[[ Dataset extract open ]]
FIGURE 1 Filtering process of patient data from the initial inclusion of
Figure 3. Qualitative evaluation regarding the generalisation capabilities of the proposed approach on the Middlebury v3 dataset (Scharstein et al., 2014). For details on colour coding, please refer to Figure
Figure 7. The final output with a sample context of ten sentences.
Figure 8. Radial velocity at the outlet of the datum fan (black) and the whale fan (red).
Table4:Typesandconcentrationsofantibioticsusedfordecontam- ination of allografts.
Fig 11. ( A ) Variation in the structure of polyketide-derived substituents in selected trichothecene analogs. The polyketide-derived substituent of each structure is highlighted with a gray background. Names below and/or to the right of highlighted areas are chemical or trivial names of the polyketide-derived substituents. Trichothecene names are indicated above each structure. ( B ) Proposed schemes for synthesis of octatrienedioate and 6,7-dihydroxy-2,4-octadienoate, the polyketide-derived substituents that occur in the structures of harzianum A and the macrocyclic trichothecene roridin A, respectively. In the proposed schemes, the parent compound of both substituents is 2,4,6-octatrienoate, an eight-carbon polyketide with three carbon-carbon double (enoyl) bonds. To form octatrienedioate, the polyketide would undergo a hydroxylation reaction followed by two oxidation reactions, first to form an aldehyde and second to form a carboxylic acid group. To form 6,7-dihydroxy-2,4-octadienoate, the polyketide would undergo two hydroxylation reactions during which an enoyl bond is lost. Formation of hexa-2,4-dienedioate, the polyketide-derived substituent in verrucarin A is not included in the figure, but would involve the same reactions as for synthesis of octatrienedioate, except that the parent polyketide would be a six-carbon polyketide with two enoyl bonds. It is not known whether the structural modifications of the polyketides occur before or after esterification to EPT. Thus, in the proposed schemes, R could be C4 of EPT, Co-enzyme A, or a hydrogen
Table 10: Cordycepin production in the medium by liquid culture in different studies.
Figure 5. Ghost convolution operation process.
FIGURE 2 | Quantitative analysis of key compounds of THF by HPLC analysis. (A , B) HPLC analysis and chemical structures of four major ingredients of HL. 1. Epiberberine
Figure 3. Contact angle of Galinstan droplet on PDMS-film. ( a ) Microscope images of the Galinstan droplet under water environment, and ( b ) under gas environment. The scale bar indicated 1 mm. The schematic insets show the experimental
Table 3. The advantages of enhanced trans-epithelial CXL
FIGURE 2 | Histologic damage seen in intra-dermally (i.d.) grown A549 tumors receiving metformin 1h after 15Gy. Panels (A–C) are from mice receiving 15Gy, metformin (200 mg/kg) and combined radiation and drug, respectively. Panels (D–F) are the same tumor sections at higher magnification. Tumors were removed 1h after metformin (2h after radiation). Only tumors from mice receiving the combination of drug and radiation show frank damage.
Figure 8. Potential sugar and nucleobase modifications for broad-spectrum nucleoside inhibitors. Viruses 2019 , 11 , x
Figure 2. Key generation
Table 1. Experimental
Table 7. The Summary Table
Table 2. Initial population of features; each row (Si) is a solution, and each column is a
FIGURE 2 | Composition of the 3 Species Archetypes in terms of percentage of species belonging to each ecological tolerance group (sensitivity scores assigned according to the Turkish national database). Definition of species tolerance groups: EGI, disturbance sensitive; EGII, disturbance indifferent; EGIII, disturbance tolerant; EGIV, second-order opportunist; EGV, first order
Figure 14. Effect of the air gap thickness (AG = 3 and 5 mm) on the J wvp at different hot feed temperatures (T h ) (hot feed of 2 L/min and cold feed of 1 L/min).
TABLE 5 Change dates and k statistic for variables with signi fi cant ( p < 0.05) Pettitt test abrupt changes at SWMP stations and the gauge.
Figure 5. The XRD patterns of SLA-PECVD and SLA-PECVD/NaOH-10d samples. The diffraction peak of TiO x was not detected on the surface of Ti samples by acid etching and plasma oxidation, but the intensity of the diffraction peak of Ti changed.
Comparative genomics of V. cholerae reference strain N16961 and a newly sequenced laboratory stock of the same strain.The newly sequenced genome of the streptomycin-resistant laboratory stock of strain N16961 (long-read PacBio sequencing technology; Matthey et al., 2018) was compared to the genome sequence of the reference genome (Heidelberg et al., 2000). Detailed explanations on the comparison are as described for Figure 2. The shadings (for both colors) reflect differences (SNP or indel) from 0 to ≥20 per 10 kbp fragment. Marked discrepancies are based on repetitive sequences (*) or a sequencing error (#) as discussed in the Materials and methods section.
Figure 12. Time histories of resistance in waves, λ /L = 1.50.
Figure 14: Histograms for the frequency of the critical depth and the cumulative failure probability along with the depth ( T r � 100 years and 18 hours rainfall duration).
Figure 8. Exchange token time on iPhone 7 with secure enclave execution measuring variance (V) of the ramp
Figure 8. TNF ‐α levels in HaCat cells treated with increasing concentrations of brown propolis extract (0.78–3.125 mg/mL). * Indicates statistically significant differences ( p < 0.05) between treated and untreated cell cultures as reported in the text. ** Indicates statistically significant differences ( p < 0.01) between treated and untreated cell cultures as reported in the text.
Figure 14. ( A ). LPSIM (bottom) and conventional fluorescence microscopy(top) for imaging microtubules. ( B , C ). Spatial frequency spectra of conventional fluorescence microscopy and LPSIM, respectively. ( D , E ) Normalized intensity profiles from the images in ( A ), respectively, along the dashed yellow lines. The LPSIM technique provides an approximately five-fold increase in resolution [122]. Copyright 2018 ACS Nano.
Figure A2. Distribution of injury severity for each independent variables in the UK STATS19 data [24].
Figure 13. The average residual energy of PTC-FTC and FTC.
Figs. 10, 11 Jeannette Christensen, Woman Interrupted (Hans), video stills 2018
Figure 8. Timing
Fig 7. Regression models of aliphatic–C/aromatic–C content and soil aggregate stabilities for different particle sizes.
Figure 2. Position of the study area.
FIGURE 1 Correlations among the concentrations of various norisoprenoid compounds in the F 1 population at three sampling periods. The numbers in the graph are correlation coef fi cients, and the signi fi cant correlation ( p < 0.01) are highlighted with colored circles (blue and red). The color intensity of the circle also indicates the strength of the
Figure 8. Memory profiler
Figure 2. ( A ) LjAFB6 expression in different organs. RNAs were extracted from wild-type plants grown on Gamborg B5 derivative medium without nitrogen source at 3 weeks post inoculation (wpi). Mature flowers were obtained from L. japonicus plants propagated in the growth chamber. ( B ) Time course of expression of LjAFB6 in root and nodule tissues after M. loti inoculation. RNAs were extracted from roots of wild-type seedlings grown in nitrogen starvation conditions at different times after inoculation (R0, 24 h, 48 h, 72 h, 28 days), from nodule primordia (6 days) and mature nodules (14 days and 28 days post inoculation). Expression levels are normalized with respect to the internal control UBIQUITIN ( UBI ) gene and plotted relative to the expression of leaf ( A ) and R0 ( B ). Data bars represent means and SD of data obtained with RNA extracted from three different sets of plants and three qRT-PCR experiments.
[[ Dataset extract closed ]]
--- Exercise description ---
The answer must consist solely of the number of lines in the entries that contain the word "images".

--- Completed exercise ---
2